** What you need to do **
Given the entries below, would you transcribe exactly the lines starting at the one with "thumb tip: (207, 275)" and ending at the one with "index dip: (284, 447)", both kept, pictures omitted, nothing extra?

Stored data entries

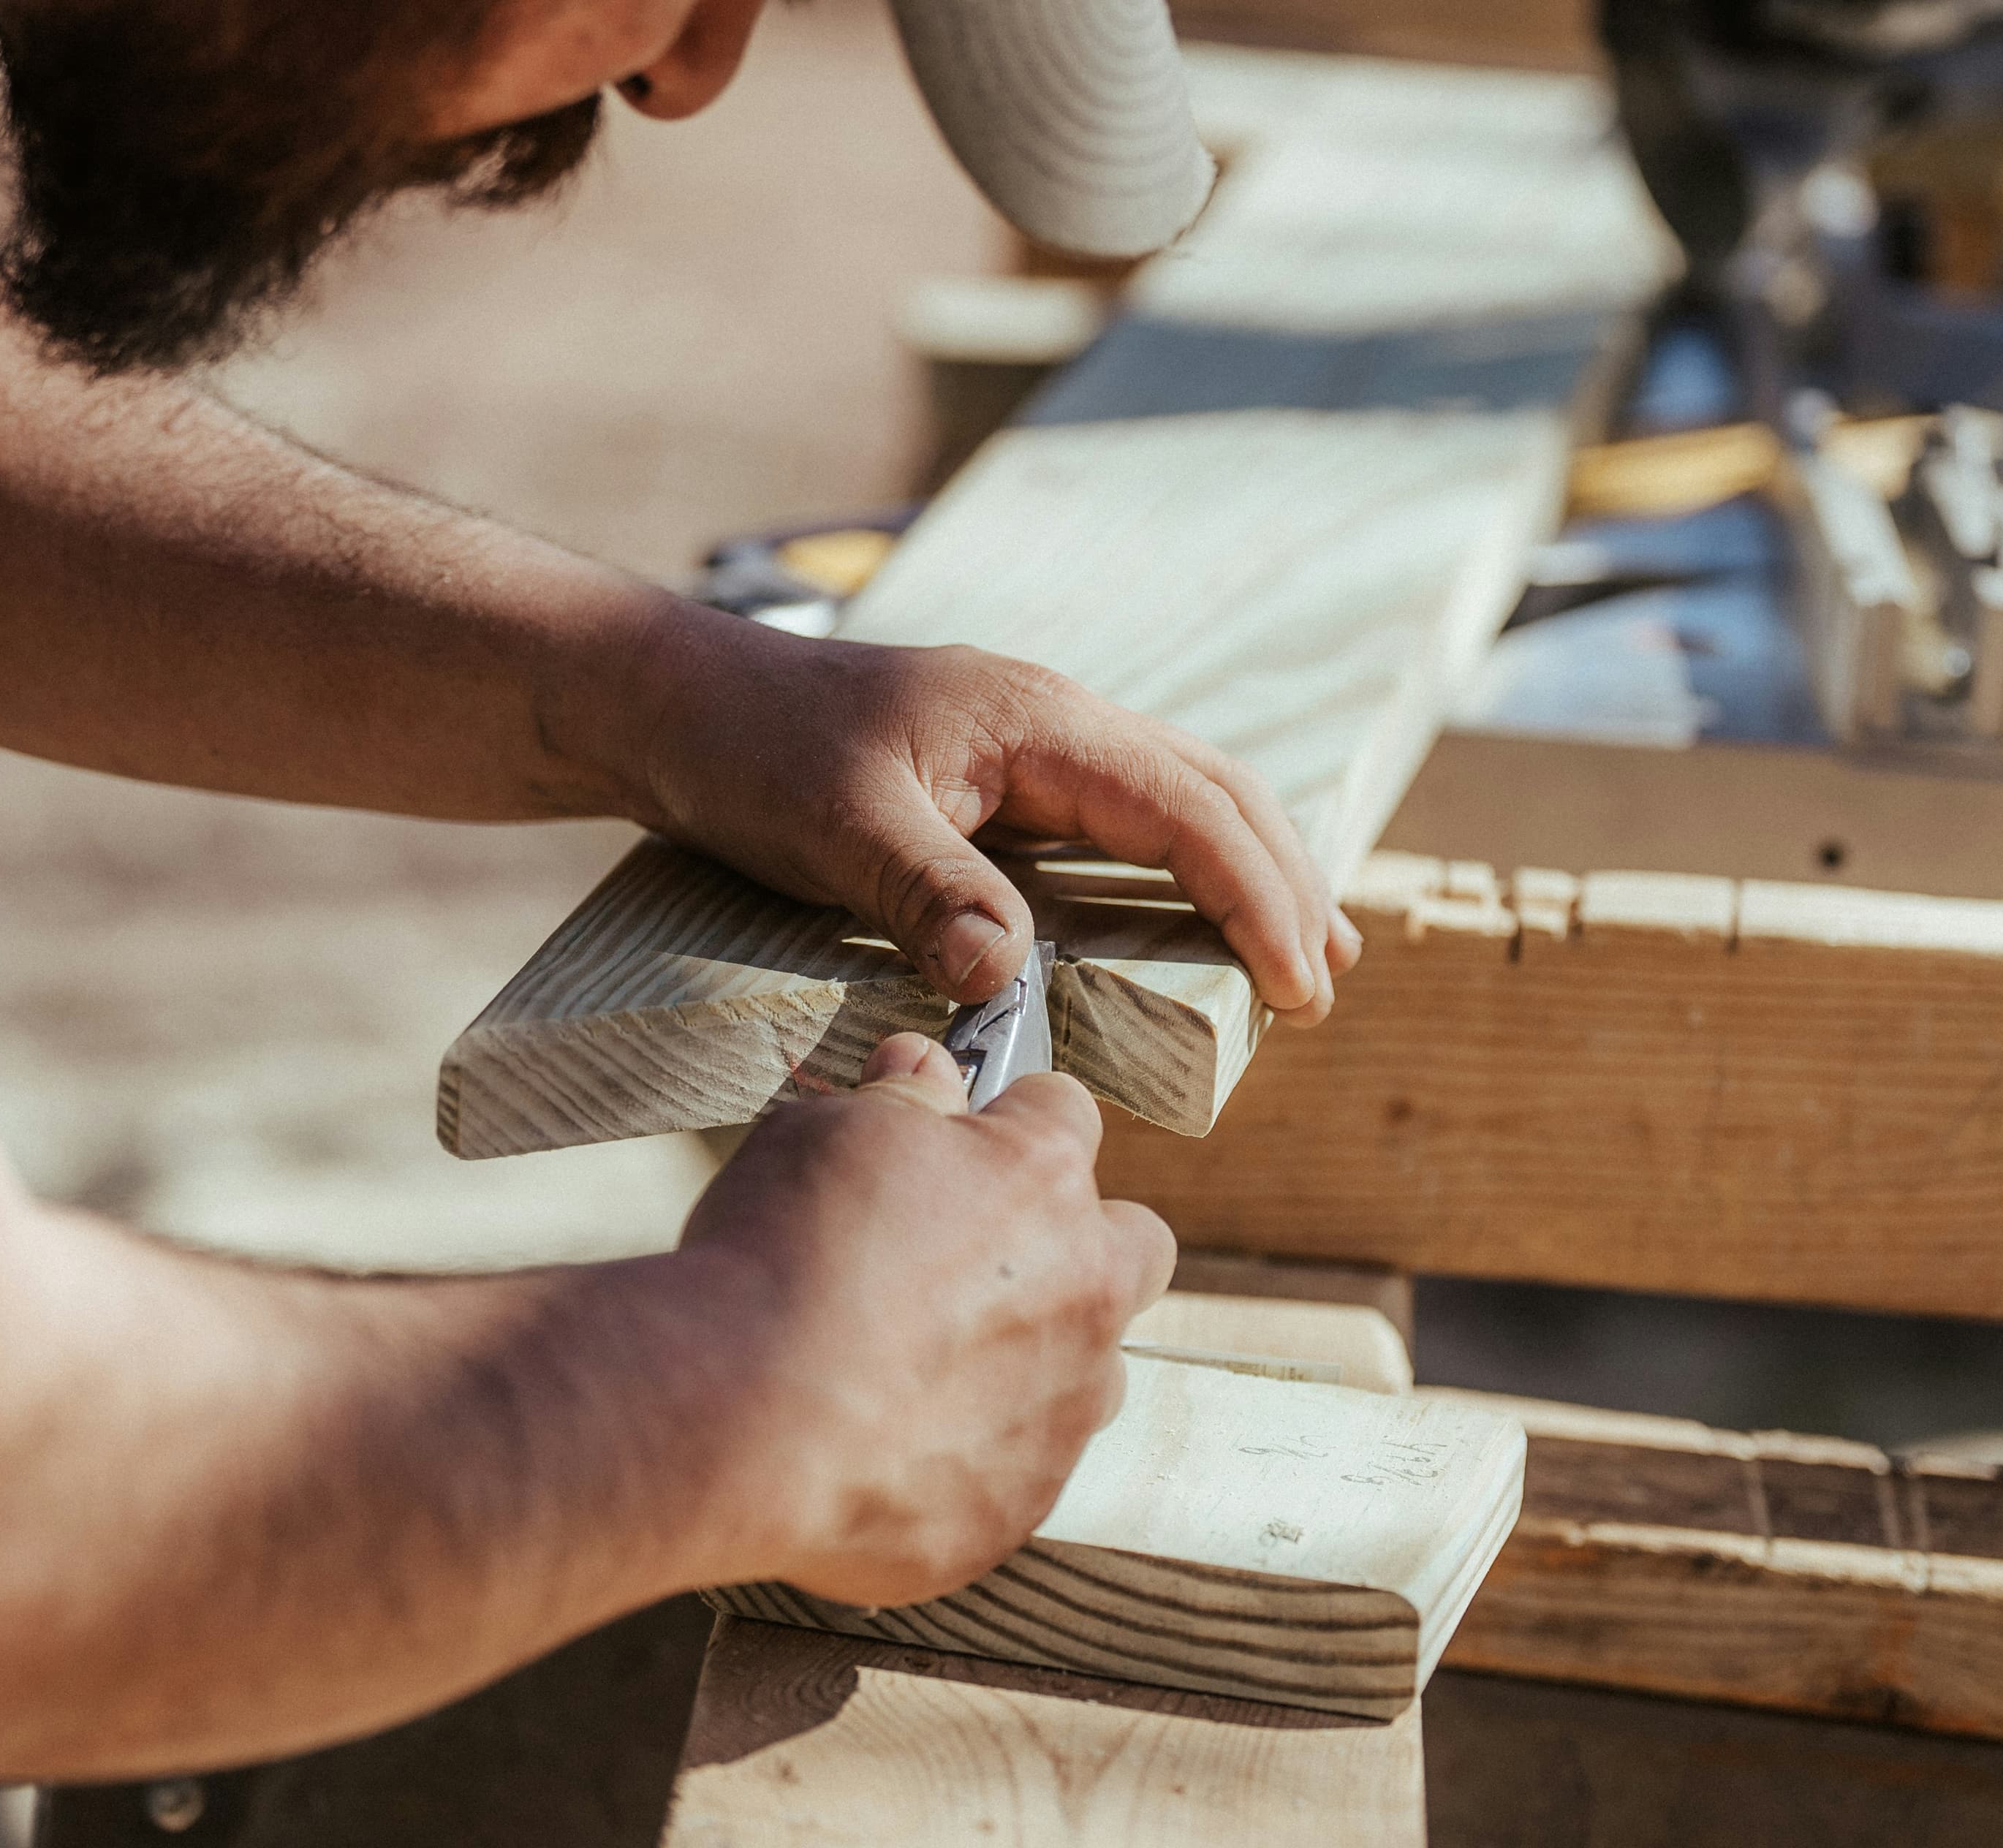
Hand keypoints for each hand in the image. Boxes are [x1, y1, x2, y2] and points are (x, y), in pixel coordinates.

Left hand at [622, 607, 1362, 1022]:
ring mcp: (1035, 745)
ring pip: (1183, 797)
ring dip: (1252, 872)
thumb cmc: (750, 752)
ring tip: (1307, 956)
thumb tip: (1007, 979)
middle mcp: (1055, 721)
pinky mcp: (1006, 778)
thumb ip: (925, 893)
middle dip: (1286, 885)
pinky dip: (1186, 867)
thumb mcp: (831, 828)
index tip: (1298, 985)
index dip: (1256, 897)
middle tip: (1325, 988)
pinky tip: (1197, 918)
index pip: (1188, 808)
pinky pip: (1129, 818)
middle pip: (1216, 792)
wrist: (677, 703)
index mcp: (1038, 721)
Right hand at [676, 1032, 1175, 1606]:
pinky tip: (878, 1450)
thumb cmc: (778, 1256)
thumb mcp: (825, 1133)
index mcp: (1043, 1180)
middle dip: (1078, 1244)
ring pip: (1088, 1374)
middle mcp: (1083, 1294)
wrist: (737, 1419)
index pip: (1065, 1114)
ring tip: (918, 1371)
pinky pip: (1012, 1474)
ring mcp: (1061, 1412)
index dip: (1010, 1121)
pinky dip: (964, 1461)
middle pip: (1134, 1248)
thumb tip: (924, 1066)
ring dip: (1030, 1364)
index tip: (963, 1139)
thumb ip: (899, 1100)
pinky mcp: (1014, 1509)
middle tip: (975, 1260)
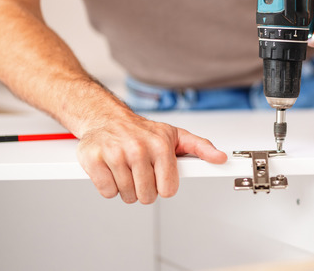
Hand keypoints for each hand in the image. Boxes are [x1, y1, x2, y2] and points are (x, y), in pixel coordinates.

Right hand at [76, 111, 226, 203]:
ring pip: (126, 195)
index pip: (167, 190)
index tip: (158, 176)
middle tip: (140, 173)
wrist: (107, 118)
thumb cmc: (142, 131)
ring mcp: (114, 153)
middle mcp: (138, 148)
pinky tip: (111, 170)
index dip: (163, 186)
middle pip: (146, 196)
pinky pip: (107, 192)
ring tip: (126, 170)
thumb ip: (200, 148)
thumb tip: (220, 157)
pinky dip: (108, 186)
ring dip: (126, 188)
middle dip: (144, 189)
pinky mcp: (93, 159)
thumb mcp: (176, 136)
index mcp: (160, 145)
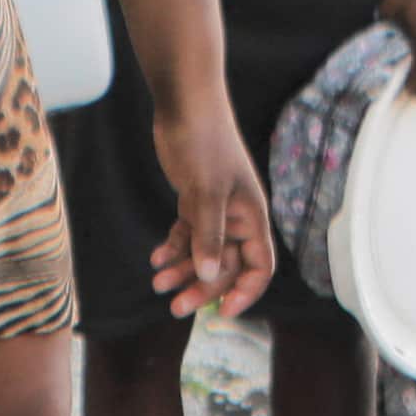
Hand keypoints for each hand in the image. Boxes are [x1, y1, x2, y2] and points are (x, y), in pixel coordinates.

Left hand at [145, 111, 274, 321]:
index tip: (222, 312)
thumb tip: (207, 275)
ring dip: (183, 272)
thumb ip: (208, 235)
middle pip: (226, 266)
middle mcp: (237, 218)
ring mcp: (215, 210)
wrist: (185, 104)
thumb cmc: (205, 141)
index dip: (244, 292)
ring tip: (158, 284)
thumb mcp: (207, 191)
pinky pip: (186, 236)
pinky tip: (156, 259)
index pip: (259, 266)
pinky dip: (173, 249)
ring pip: (203, 254)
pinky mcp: (193, 201)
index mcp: (251, 216)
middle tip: (176, 307)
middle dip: (202, 287)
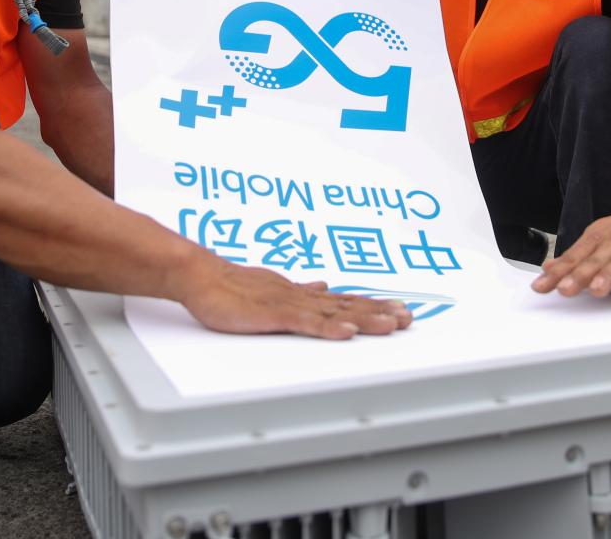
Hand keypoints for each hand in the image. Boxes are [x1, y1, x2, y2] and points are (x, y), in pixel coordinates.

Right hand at [174, 255, 412, 338]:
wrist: (202, 277)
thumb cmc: (232, 286)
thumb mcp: (271, 288)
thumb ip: (299, 290)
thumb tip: (322, 285)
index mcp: (301, 293)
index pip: (344, 300)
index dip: (372, 305)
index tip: (399, 309)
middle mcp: (301, 296)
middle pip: (348, 305)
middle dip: (380, 312)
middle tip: (408, 318)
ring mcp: (288, 304)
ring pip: (333, 313)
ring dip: (364, 319)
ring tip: (390, 325)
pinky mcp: (273, 315)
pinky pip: (305, 324)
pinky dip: (328, 329)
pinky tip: (346, 334)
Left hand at [531, 199, 610, 297]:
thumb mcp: (595, 237)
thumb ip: (574, 257)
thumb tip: (548, 269)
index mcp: (595, 239)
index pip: (573, 258)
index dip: (557, 273)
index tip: (542, 286)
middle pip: (593, 262)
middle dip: (578, 276)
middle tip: (565, 289)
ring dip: (607, 277)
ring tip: (596, 290)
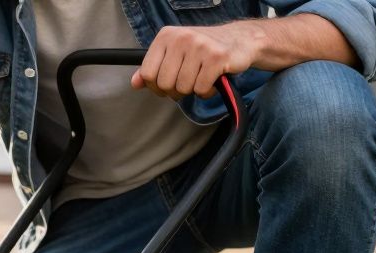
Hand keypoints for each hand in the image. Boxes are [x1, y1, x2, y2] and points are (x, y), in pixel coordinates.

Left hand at [132, 23, 262, 98]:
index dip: (155, 86)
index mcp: (166, 36)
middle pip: (164, 84)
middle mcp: (181, 38)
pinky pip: (201, 89)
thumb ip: (153, 68)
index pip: (147, 73)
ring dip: (193, 90)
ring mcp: (199, 46)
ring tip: (202, 78)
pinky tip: (213, 80)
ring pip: (183, 88)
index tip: (167, 85)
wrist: (241, 40)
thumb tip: (134, 83)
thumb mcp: (175, 54)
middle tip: (188, 82)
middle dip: (175, 90)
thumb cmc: (204, 50)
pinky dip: (207, 91)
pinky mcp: (216, 57)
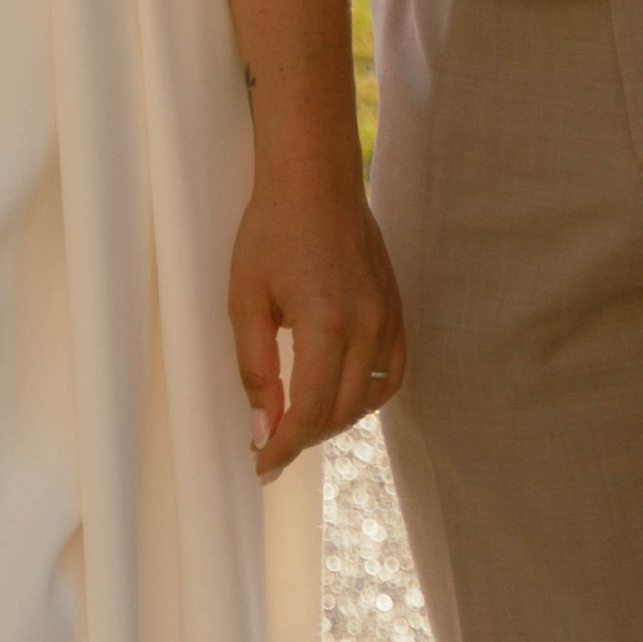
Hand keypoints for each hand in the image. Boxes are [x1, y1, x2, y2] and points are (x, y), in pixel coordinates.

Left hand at [230, 163, 405, 480]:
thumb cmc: (272, 229)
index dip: (284, 447)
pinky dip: (369, 395)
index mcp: (327, 324)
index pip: (311, 413)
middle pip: (342, 413)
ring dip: (336, 420)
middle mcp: (367, 326)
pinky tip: (341, 394)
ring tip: (301, 421)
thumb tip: (262, 427)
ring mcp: (388, 316)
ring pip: (371, 398)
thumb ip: (255, 369)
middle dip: (305, 439)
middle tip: (271, 447)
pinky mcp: (396, 307)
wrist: (314, 177)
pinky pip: (394, 370)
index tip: (261, 464)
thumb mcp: (246, 299)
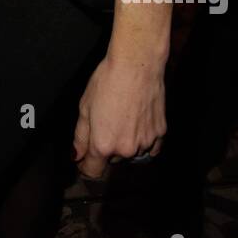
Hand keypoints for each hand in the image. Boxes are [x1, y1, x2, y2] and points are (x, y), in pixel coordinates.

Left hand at [72, 54, 165, 179]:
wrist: (137, 65)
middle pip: (113, 160)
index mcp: (103, 145)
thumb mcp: (84, 107)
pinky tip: (138, 123)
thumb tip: (76, 155)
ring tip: (122, 117)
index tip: (85, 158)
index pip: (93, 172)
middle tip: (105, 122)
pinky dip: (143, 140)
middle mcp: (126, 149)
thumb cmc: (107, 82)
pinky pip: (151, 147)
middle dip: (107, 148)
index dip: (85, 166)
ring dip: (126, 143)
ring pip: (132, 153)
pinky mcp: (160, 133)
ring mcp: (146, 142)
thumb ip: (80, 137)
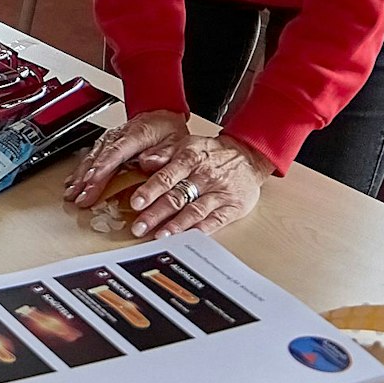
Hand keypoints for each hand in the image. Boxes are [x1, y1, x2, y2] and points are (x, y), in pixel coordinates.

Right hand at [64, 110, 191, 207]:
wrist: (162, 115)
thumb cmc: (169, 131)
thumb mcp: (176, 141)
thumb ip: (163, 153)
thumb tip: (149, 161)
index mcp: (137, 134)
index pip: (117, 151)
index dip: (103, 167)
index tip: (93, 180)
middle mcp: (119, 136)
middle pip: (100, 157)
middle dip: (88, 178)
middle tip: (81, 196)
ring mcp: (109, 139)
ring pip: (91, 157)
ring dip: (80, 176)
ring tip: (72, 193)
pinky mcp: (104, 144)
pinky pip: (89, 157)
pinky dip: (79, 171)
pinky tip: (71, 182)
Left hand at [117, 133, 272, 237]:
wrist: (248, 155)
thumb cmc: (211, 152)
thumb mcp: (186, 144)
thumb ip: (163, 153)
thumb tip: (144, 161)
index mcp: (190, 159)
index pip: (167, 177)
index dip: (150, 191)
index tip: (136, 203)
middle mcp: (204, 176)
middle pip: (177, 197)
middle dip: (156, 214)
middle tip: (139, 227)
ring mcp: (219, 193)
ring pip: (195, 211)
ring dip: (176, 225)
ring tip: (160, 236)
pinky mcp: (232, 207)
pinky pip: (216, 221)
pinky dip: (201, 230)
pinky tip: (188, 237)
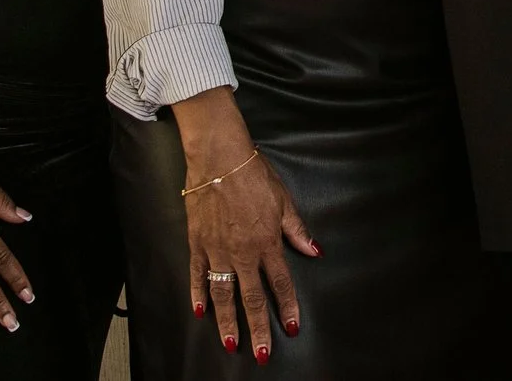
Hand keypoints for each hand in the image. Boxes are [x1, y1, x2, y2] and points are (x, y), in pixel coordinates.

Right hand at [185, 143, 317, 364]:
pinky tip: (200, 312)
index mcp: (266, 242)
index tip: (291, 328)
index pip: (280, 282)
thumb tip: (314, 250)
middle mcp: (242, 252)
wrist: (219, 159)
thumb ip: (296, 230)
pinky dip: (198, 294)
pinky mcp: (197, 243)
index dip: (287, 307)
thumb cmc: (253, 175)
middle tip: (261, 353)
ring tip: (231, 343)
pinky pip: (197, 275)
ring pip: (223, 294)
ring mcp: (217, 250)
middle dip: (258, 327)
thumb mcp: (283, 201)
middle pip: (251, 298)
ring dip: (227, 321)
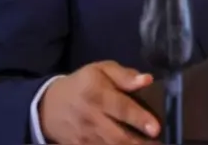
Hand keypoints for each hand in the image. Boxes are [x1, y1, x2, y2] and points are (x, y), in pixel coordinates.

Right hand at [39, 61, 159, 144]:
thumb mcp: (101, 70)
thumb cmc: (83, 84)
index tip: (156, 128)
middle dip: (139, 143)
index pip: (121, 108)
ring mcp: (83, 136)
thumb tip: (147, 79)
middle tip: (159, 144)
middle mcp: (90, 117)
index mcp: (96, 94)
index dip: (140, 119)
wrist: (48, 105)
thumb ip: (125, 75)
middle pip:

** Result of this task **
thumb tip: (207, 275)
ring dip: (183, 272)
thumb ip: (208, 235)
middle pip: (226, 266)
middle mcp: (237, 218)
ring mcp: (215, 210)
wrist: (185, 104)
thumb cmc: (205, 141)
index dip: (244, 292)
ring tip: (158, 284)
thumb mcp: (207, 191)
pinky pip: (186, 236)
pinky tip: (156, 259)
index pip: (259, 266)
pinky dip: (173, 249)
ring pip: (203, 254)
pinky mcp: (193, 201)
index mcp: (251, 216)
middle tip: (176, 307)
middle dip: (202, 287)
Hand keypoints for each hand in the image. Boxes are [x1, y1, x2, y2] and points are (x, y), in pixel coordinates.

Right hand at [174, 255, 412, 338]:
wrist: (202, 277)
thumb cmc: (232, 286)
thumb mcp: (271, 288)
thumb ip: (299, 290)
thumb tip: (322, 285)
index mcp: (301, 293)
index pip: (344, 300)
index dip: (372, 305)
index tip: (399, 309)
middle mcp: (301, 296)
middle pip: (348, 305)
middle dip: (380, 312)
middle tip: (408, 318)
ring mcp: (288, 304)
ring pip: (333, 313)
ring dip: (364, 319)
ring tip: (390, 325)
pinky mcp: (273, 315)
pinky pip: (305, 324)
pinky dip: (328, 329)
pinky tip: (346, 334)
Left hand at [531, 199, 610, 297]:
thumb mcp: (595, 237)
thumb ip: (574, 257)
thumb tip: (548, 269)
index mcp: (595, 239)
index pip: (573, 258)
index dip: (557, 273)
index tip: (542, 286)
middle pip: (593, 262)
middle dip: (578, 276)
middle tip: (565, 289)
ring dip: (607, 277)
ring tip: (596, 290)
Hand keypoints for each hand in the image. Boxes are [x1, y1, x2, y2] and points are (x, y), in pixel coordinates.

Left hand at [132, 23, 262, 98]:
index dip: (155, 86)
index mcp: (166, 36)
middle pip: (164, 84)
middle mcp: (181, 38)
pinky pip: (201, 89)
thumb ip: (153, 68)
index pip: (147, 73)
ring dip: (193, 90)
ring mcp: (199, 46)
ring tip: (202, 78)
pinky tip: (213, 80)
ring pip: (183, 88)
index tip: (167, 85)
wrist: (241, 40)
thumb tip: (134, 83)
thumb mcp: (175, 54)
middle tip: (188, 82)
middle dip: (175, 90)
thumb cmc: (204, 50)
pinky dip: (207, 91)
pinky mcp: (216, 57)
Hand keypoints for each hand in the image. Boxes are [x1, y1, x2, y2] and points are (x, y), in pixel coordinates.

Left hand at [230, 163, 405, 480]:
thumb cmc: (272, 229)
index dip: (284, 447)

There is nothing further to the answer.